Records contained in a dataset
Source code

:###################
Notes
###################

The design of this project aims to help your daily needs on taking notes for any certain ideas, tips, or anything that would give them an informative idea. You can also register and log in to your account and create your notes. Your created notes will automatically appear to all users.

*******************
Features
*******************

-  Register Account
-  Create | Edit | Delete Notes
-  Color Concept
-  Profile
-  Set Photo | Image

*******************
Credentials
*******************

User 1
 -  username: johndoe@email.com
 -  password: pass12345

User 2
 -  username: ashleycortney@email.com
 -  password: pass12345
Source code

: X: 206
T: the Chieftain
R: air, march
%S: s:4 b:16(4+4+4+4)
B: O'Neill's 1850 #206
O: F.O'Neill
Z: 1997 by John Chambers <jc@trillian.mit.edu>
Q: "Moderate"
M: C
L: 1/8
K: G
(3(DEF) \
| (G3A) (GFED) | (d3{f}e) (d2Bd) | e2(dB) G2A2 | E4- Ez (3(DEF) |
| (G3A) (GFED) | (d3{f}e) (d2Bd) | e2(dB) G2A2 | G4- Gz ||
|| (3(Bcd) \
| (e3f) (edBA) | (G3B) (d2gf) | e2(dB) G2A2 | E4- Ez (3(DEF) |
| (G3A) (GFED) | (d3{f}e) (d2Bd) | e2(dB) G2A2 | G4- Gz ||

- TASK DESCRIPTION: The response should consist of all the entries, transcribed exactly.

- ANSWER TO THIS EXERCISE:
Source code

:###################
Notes
###################

The design of this project aims to help your daily needs on taking notes for any certain ideas, tips, or anything that would give them an informative idea. You can also register and log in to your account and create your notes. Your created notes will automatically appear to all users.

*******************
Features
*******************

-  Register Account
-  Create | Edit | Delete Notes
-  Color Concept
-  Profile
-  Set Photo | Image

*******************
Credentials
*******************

User 1
 -  username: johndoe@email.com
 -  password: pass12345

User 2
 -  username: ashleycortney@email.com
 -  password: pass12345
Source code

: X: 206
T: the Chieftain
R: air, march
%S: s:4 b:16(4+4+4+4)
B: O'Neill's 1850 #206
O: F.O'Neill
Z: 1997 by John Chambers <jc@trillian.mit.edu>
Q: "Moderate"
M: C
L: 1/8
K: G
(3(DEF) \
| (G3A) (GFED) | (d3{f}e) (d2Bd) | e2(dB) G2A2 | E4- Ez (3(DEF) |
| (G3A) (GFED) | (d3{f}e) (d2Bd) | e2(dB) G2A2 | G4- Gz ||
|| (3(Bcd) \
| (e3f) (edBA) | (G3B) (d2gf) | e2(dB) G2A2 | E4- Ez (3(DEF) |
| (G3A) (GFED) | (d3{f}e) (d2Bd) | e2(dB) G2A2 | G4- Gz ||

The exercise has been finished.